BEGIN Data provided

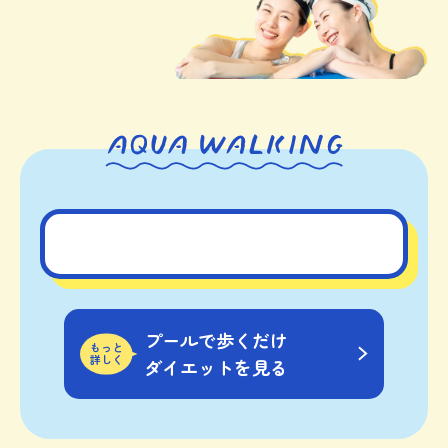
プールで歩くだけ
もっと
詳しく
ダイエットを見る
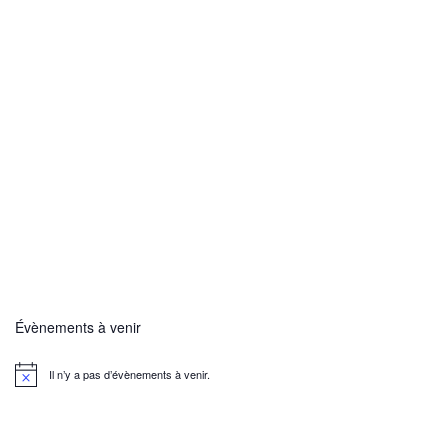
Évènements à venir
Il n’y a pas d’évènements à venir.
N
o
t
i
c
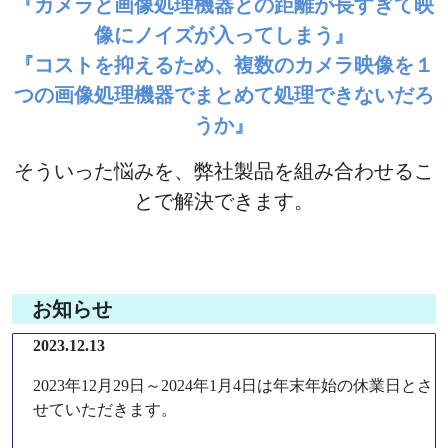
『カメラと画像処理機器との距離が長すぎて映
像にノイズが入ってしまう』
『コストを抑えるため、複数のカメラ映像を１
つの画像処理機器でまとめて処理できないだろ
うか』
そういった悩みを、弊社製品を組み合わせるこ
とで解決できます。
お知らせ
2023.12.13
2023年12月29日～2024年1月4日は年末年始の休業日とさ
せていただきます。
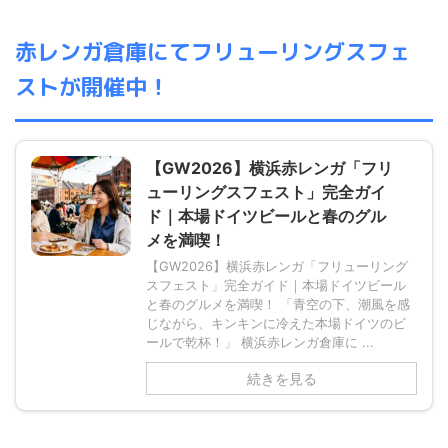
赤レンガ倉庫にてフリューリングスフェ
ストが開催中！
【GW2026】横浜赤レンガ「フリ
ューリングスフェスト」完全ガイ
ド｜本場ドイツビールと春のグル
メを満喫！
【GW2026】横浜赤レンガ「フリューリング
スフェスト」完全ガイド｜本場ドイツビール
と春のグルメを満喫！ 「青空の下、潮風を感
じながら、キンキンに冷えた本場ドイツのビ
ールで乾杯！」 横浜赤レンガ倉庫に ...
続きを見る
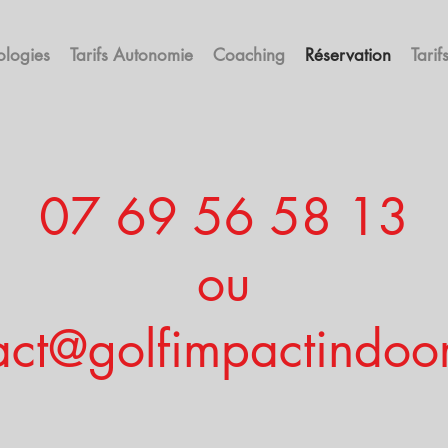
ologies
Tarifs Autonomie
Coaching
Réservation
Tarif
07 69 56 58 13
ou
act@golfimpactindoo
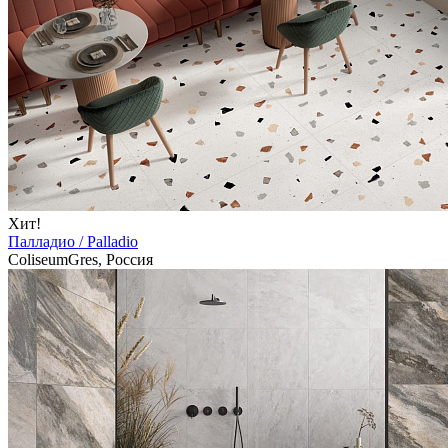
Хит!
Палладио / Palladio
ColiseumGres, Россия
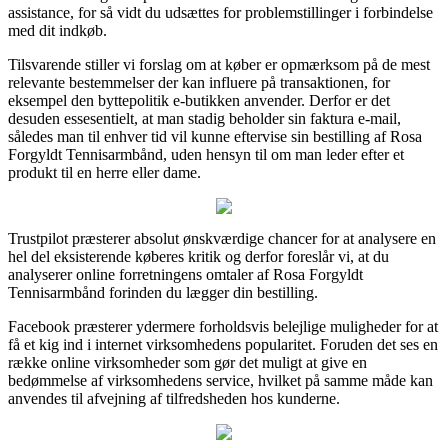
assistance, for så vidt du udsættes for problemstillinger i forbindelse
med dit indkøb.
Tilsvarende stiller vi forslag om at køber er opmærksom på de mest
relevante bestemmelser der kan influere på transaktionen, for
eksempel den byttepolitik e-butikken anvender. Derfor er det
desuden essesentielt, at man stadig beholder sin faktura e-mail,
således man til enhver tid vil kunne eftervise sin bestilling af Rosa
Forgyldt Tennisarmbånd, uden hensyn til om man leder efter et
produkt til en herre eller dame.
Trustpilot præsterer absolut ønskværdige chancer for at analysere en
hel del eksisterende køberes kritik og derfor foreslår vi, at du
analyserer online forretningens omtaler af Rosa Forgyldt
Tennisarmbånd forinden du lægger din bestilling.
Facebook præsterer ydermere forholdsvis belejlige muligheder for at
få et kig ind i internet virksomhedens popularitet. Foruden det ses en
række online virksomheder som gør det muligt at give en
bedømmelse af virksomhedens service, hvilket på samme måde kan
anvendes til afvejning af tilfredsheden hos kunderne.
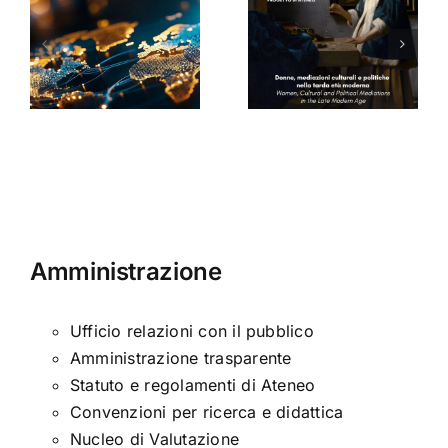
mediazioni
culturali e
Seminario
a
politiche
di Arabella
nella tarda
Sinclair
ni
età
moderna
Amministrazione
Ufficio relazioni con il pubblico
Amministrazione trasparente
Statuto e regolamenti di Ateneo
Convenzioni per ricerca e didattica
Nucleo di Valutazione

END Data provided

Directions =>
Once each line with "Forgyldt" in the entries is counted, state the total and nothing else.

Output for this task =>
2